Work item -> Can you pull out every line below that contains the string "with" and copy each one in full?

Records supplied ->

▬▬▬▬▬▬

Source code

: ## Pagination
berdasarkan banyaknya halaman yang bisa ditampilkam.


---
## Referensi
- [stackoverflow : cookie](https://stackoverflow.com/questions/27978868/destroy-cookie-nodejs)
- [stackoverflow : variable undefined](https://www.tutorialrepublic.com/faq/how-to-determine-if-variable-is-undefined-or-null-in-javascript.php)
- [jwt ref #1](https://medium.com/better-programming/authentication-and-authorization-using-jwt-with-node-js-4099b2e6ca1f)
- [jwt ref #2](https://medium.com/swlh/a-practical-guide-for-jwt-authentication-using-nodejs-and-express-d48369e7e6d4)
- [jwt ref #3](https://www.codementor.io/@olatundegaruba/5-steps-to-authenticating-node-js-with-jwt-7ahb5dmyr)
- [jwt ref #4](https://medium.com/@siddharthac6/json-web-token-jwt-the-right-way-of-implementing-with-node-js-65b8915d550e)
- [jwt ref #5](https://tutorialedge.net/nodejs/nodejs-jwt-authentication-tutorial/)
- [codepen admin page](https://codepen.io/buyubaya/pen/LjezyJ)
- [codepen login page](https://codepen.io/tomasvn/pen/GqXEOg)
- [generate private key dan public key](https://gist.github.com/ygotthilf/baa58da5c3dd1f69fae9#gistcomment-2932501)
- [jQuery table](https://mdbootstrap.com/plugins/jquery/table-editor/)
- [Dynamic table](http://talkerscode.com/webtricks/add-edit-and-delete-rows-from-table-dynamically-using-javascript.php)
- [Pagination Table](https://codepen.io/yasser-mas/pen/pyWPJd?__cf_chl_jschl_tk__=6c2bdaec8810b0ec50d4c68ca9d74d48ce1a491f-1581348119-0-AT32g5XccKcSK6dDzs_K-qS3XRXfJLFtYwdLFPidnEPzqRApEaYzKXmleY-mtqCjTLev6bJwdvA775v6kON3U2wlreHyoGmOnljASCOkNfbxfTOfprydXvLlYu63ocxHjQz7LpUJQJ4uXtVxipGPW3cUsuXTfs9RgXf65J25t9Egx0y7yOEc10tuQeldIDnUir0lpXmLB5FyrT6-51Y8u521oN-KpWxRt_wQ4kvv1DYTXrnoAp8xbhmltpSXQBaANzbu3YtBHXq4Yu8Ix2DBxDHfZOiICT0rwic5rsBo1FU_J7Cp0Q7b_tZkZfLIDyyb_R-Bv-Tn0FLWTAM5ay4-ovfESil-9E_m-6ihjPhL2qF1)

▬▬▬▬▬▬

Answer space ->
- [jwt ref #1](https://medium.com/better-programming/authentication-and-authorization-using-jwt-with-node-js-4099b2e6ca1f)
- [jwt ref #3](https://www.codementor.io/@olatundegaruba/5-steps-to-authenticating-node-js-with-jwt-7ahb5dmyr)
- [jwt ref #4](https://medium.com/@siddharthac6/json-web-token-jwt-the-right-way-of-implementing-with-node-js-65b8915d550e)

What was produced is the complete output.